Associate Professor Ashlea Troth has always been interested in people. She likes to know what makes them tick!! We spend a lot of time in the workplace, she says, and how one thinks and feels at, and about work, has a huge impact. So we spent five minutes with Ashlea to learn a little more about what she thinks and feels about being a researcher…
In what area/s does your research interests lie?
Ultimately, I’m interested in things that improve [employees’] work experiences, their wellbeing, and from that, their performance. We spend a good chunk of our lives at work and thus our worklife experiences have a big impact on our overall quality of life as well as our identity. This is one of the reasons why I moved across from social psychology to organisational behaviour; it has greater practical implications for a large group of people. More specifically, my research focuses on how employees and teams manage their own and others emotions in the workplace, and the impact this has on their workplace communication and performance.
Over the years, I have become increasingly interested too in multilevel research that spans the individual, interpersonal and team level. I have always found it ‘odd’ that a lot of HR [human resources] and Employment theories are rational and logical models and frameworks. For me, this does not accurately capture what happens in the workplace, and emotions research at least partially fills this gap.

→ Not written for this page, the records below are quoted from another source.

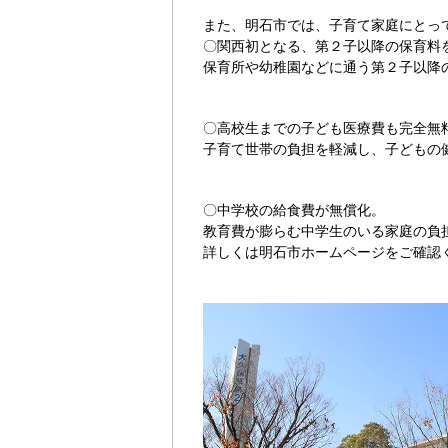
また、明石市では、子育て家庭にとっ
〇関西初となる、第２子以降の保育料
保育所や幼稚園などに通う第２子以降
〇高校生までの子ども医療費も完全無
子育て世帯の負担を軽減し、子どもの
〇中学校の給食費が無償化。
教育費が膨らむ中学生のいる家庭の負
詳しくは明石市ホームページをご確認く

At the moment I am also interested in how frontline managers regulate their emotion when engaging with different daily tasks (e.g., giving negative or positive feedback; resolving conflict etc.).
I’m interested too in understanding why some people are better, or not so good at, managing their and other people’s emotions.
Are there emerging or ongoing trends in your fields of research?
Emotions research [is] limited a lot by its methodology – surveys and interviews traditionally. But…[just as] emotions…change moment by moment, the methodology is changing swiftly…and range from using smart phone apps and watches that capture real-time emotion and emotion regulation strategies in response to certain events, to getting neuro- and physiological data (e.g., brain imaging, collecting cortisol and other biochemical markers etc.). Another trend, as for most OB [organisational behaviour] research, is to examine how workplace emotions (and consequences) occur at multilevels (e.g., within person, individual, dyadic, team and organisational level), and identifying some of the boundary conditions around these relationships.
Has there been major developments or key findings that have directed the trajectory of your research?
My work with Professor Peter Jordan kick-started my interest in emotions research many years ago in the area of emotional intelligence. Since then our work has transformed to a greater focus on employee’s use of different forms of emotional regulation strategies for specific emotions (e.g., anger). We have had two successful ARC [Australian Research Council] Discoveries [grants] on these topics.
Most recently, my research has taken a new and exciting direction with Dr Rebecca Loudoun, Professor Paula Brough and Dr Amanda Biggs. We are currently in the process of developing and validating a safety culture tool for a large organisation that includes a large proportion of blue collar workers employed within facilities and property, labour hire and maritime management. This organisation embodies health and safety practice and principles and the tool will help them recruit people who embody the same. It [also seeks to] identify areas within the organisation where there is health and safety risk not already identified by their existing tools…, as well as…areas for more education on health and safety matters. As we develop and validate this tool, the same project [calls upon my] psychology training [alongside that of] fellow psych. colleagues, Paula…and Amanda.
Another direction I’ve been involved in is multi-level research:…how individuals with skills have an impact on team performance, or how the relationship between a frontline manager impacts on the employees within that relationship. In the past, both I…and the OB area have neglected the team-level focus.
Where my earlier research looks at the cause of things and why it happens, it hasn’t really looked at how it can help an organisation. Community impact and agreement is so important now and this is partly why I’m doing these projects – you feel like you’re making a difference now.
What are you working on at the moment?
Recent tangents [include] a project with Associate Professor Keith Townsend and Rebecca funded by the Centre for Workplace Leadership (University of Melbourne) on frontline managers — people who have a lot of pressure on them — and how they manage an array of tasks daily, how they feel about it, and how they regulate their emotions around those tasks; and the aforementioned recruiting for organisational values research. These proceeded work with long-time collaborator Peter, and Dr Sandra Lawrence, on how employees regulate their emotions, and especially, how they regulate their anger.
Finally, are there challenges in your field/s in trying to bridge the gap between research, practice and policy?
A lot of organisations can see the benefit in training people up in emotional regulation or intelligence skills. One challenge though is letting an organisation know that it’s not the panacea and that they should be looking at the recruitment and selection stage – hiring people with [the] sorts of attributes [they desire] and not just the hard skills, for example, engineering [qualifications].